Здесь они и пировали, поражаясь, что на краю земли может быть такое великолепие. Слуги-алеуты едва успевали менять блюда. Рыба - сельдь, палтусы, лососи - и в солёном виде, и подкопчённая, и жареная; мясо диких баранов и - для любителей - медвежатина; овощи, доставленные сюда из форта Росс в Калифорнии; и, само собой, ром, мадера от американских купцов, горячий пунш. В промежутках между здравицами гостей развлекал небольшой оркестр из скрипачей, флейтистов и трубача.
"Так жить можно", - опять пошутил сидевший рядом с Барановым Лазарев. "Мы знавали и худшие времена, - не преминул вновь поучить молодого капитана Баранов, - когда люди мёрли от цинги как мухи и падали от голода. Надо было немало потрудиться, чтобы иметь возможность принимать гостей так, как сейчас".
После банкета, порадовавшего всех истинно русским хлебосольством, начались будни. Почти непрерывно лили дожди, иногда с сильными грозами, и эта унылая погода быстро развеяла радостный энтузиазм, с каким экипаж "Суворова" прибыл к берегам Америки.
Поиски жилья на берегу оказались тщетными. Свободных квартир не было, а тесниться не хотелось.
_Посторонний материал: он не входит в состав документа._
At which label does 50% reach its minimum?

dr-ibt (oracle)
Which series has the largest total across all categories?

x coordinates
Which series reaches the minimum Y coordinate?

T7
Офицеры "Суворова" предпочли ночевать на корабле.
Разгрузка судна шла через пень колоду, и иногда Лазареву казалось, что Баранов умышленно затягивает её, не выделяя людей.
Однажды, когда уже были починены паруса и переправлен такелаж, Лазарев в очередную встречу с главным правителем заявил, что и он, и его команда не привыкли к бездействию и готовы отправиться в новое плавание - на Кадьяк, в Калифорнию, в любое место, куда потребно компании.
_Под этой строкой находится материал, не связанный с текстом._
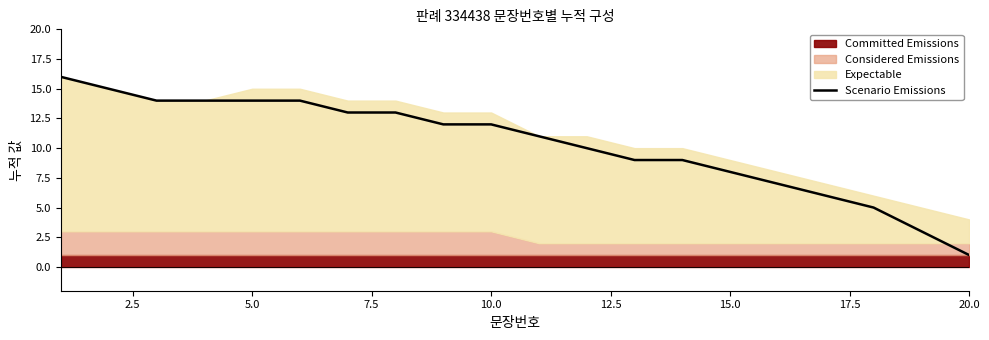

Which category has the lowest value in the Scenario Emissions series?

20.0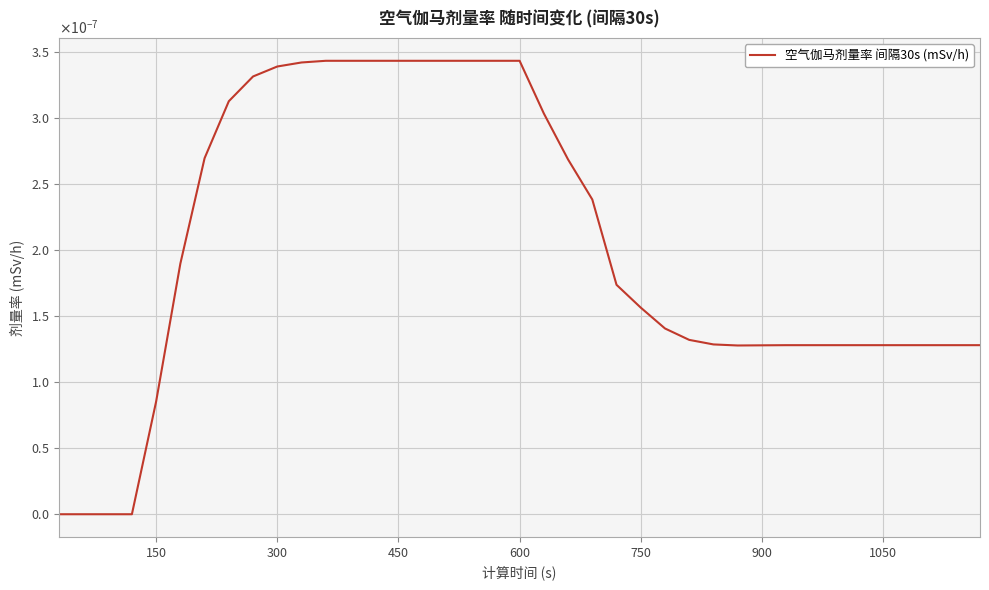

How many values are between 0 and 1?

39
- Ох и горяч, ох и нетерпелив! - то ли хваля, то ли порицая, сказал Баранов. - А мне пока никуда не потребно. И не думаешь о том, Михаил Петрович, что нельзя меня, старика, покидать так быстро. Истосковался я по новостям из России, не обо всём ещё вас расспросил, и общество ваше очень мне приятно. Зачем же торопишься сбежать? А ежели я тебе надоел, так прямо и скажи. - Баранов усмехнулся с хитрецой и добавил: - На вашу долю плаваний хватит. Время придёт.
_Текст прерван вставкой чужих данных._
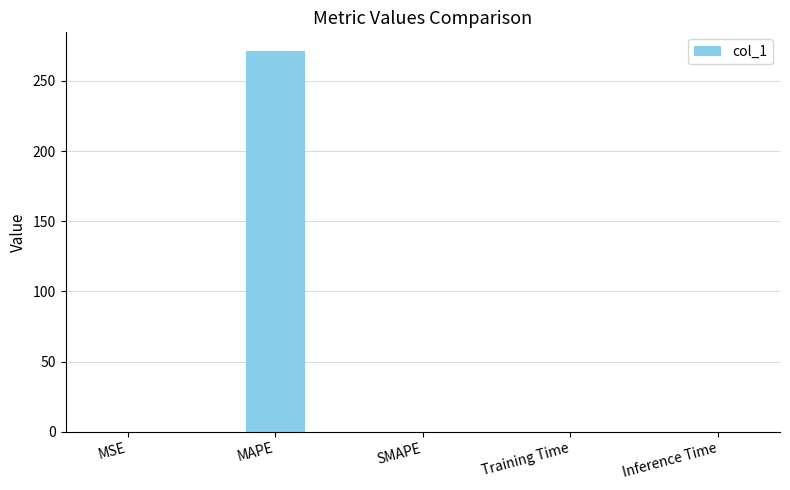

What is the change in value from MAPE to SMAPE?

-271.1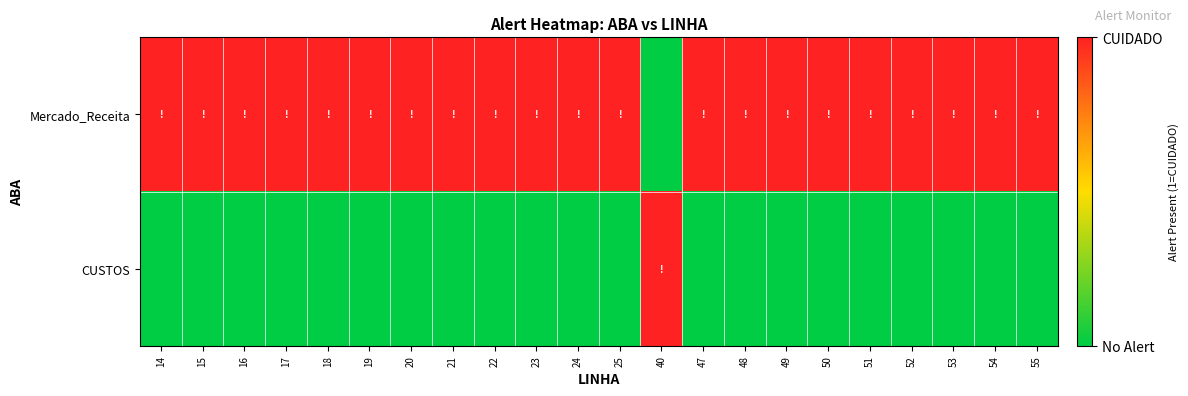

At how many categories does at least one series exceed 0?

22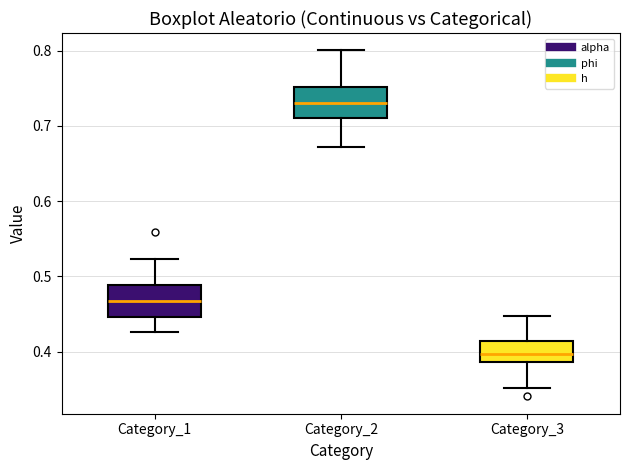

Reading left to right, transcribe this box plot: for each box, give where its median line is, the range the box spans, and where its two whiskers end, as read against the y-axis. The values are not printed on the chart, so give them approximately, as read against the axis.

Category_1: median 0.47, box 0.45 to 0.49, whiskers 0.43 to 0.52
Category_2: median 0.73, box 0.71 to 0.75, whiskers 0.67 to 0.80
Category_3: median 0.40, box 0.39 to 0.41, whiskers 0.35 to 0.45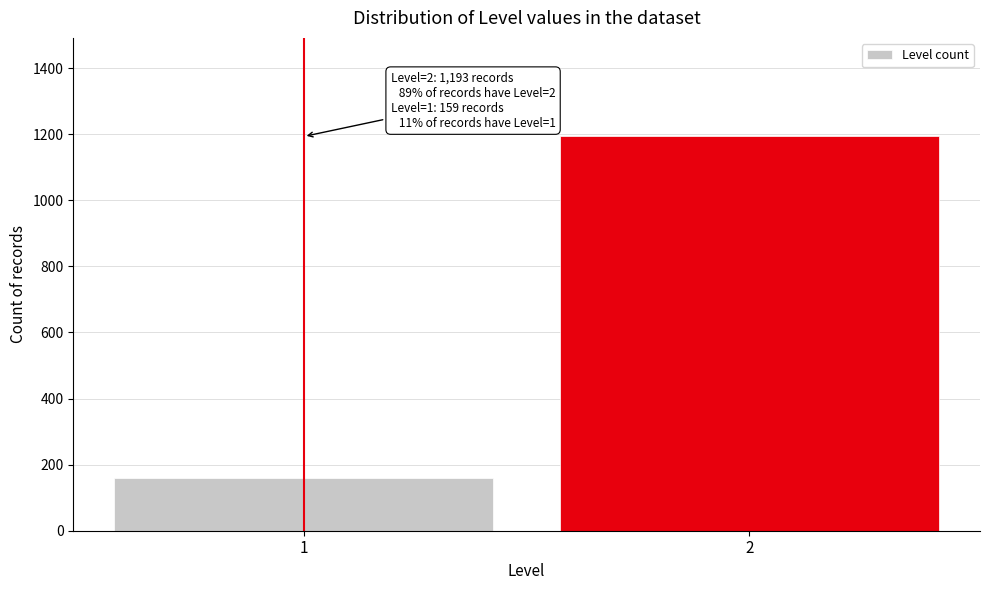

Reading right to left, what are all the values shown in this chart?

1193	159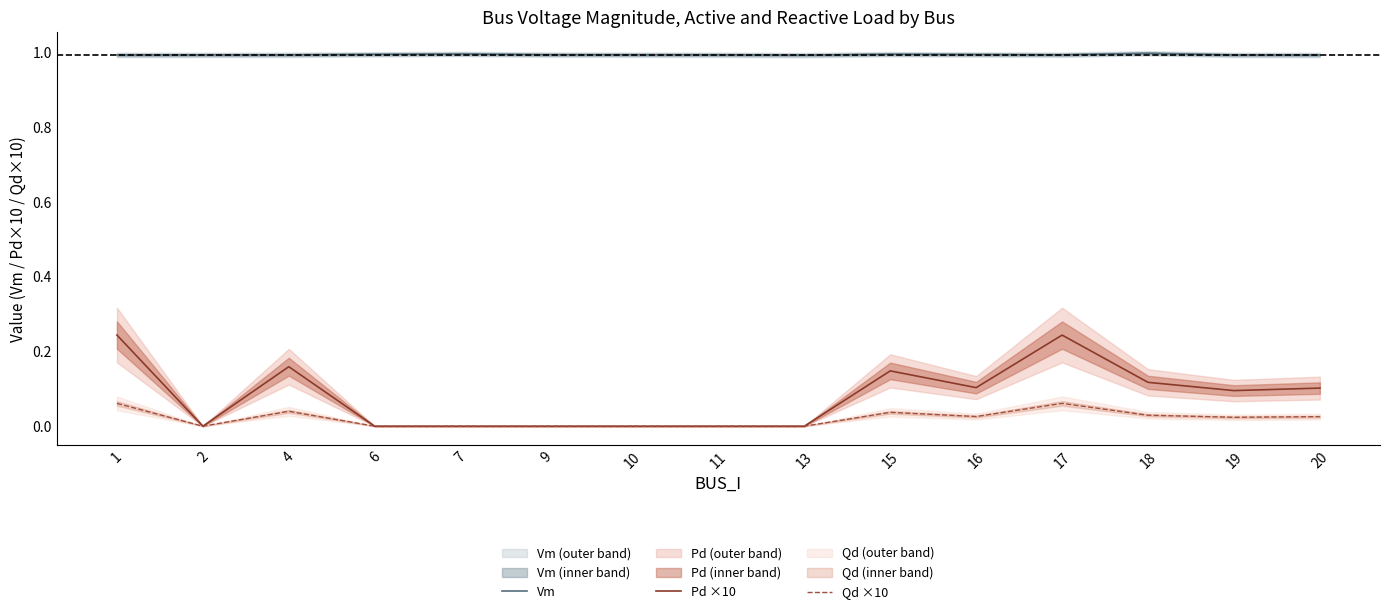

Which series changed the most between 16 and 18?

Pd ×10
Якорное стояние было тем более обидным, что через гавань проходила бурливая морская жизнь. Из форта Росс прибыл с грузом американский бриг "Педлер". Через месяц встала на якорь английская шхуна, доставившая из Батавии ром, бенгальское полотно, рис, именуемый здесь сарачинским пшеном, и прочие товары, которые её владелец, купец Аббот, собирался частично продать Баранову, а частично обменять на меха. Шлюп компании "Константин" пришёл с грузом кирпича и пассажирами с острова Кадьяк, и на него почти сразу начали перегружать товары, привезённые "Суворовым", - железо, корабельные тросы, табак, порох, парусину.